Elephant skin disease suspected in Ohangwena
The Ministry of Agriculture Water and Forestry (MAWF) has reported cases of Bovine Besnoitiosis (elephant skin disease) in the Ohangwena region.
A number of suspected cases have been reported from Oshikango, Ondobe and Okongo by the Eehana state veterinary office despite the disease being eradicated in 1986.
Bovine Besnoitiosis is a protozoal disease of cattle caused by the parasite Besnoitia besnoiti. The severity of the disease may vary from mild to severe cases and even death of seriously affected cattle. Many infected cattle remain sub-clinically infected and the only sign of the disease is the presence of parasitic cysts in the membranes of the eyes.
“Infections are characterized by high temperatures and non-specific signs, such as depression, swelling of superficial lymph nodes and loss of weight. Swelling in the joints may cause pain during movement and may lead to permanent hind leg lameness. A progressive thickening, folding or wrinkling of the skin and hair loss are the typical features of the disease. Male animals develop swelling around the testicles and may become sterile”, said Acting MAWF Permanent Secretary Abraham Nehemia.
Nehemia indicated that in line with the provision of the Animal Health Act, the Directorate of Veterinary Services have come up with control measures to contain the disease.

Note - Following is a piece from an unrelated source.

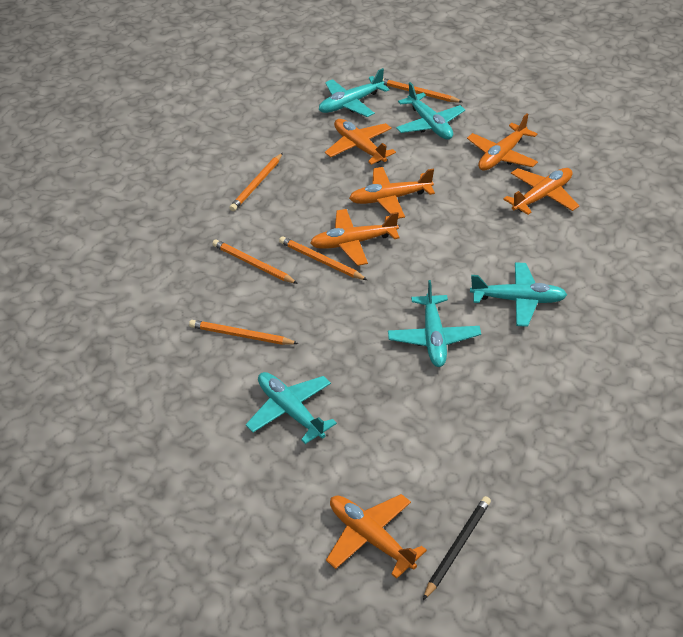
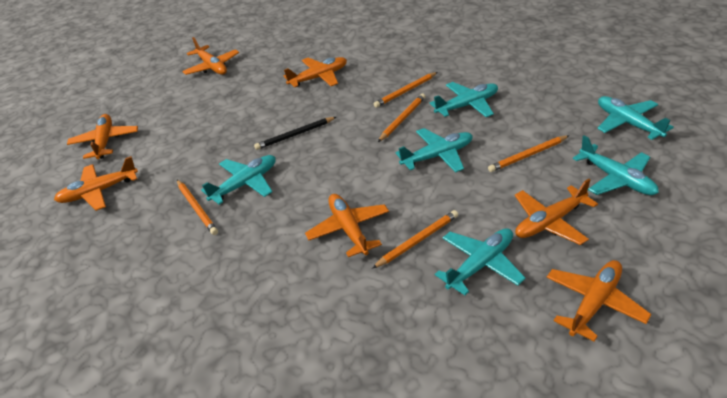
orange plane: 6 -> 7
turquoise plane: 5 -> 6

A controlled movement of cattle with a red cross permit in the Ohangwena region will be allowed after the cattle have been inspected by a veterinary official and do not show clinical symptoms of the disease.
The ministry will also initiate the immediate commencement of besnoitiosis surveillance activities in the Northern Communal Areas. This will include monitoring cattle movement at road checkpoints, putting up temporary fences in and around Ohangwena, and impounding infected animals. If required, some animals may be eliminated.
As a further precautionary measure, Nehemia said all famers must ensure that all cattle are clearly identified using registered stock brands and official ear tags. “Despite the challenge of a porous border, we urge all farmers and the community at large to refrain from moving animals without approval of the Directorate of Veterinary Services” he emphasized.
Farmers are further requested to herd their cattle for the duration of this intervention and to immediately report infected or suspicious animals to the nearest State Veterinary Office.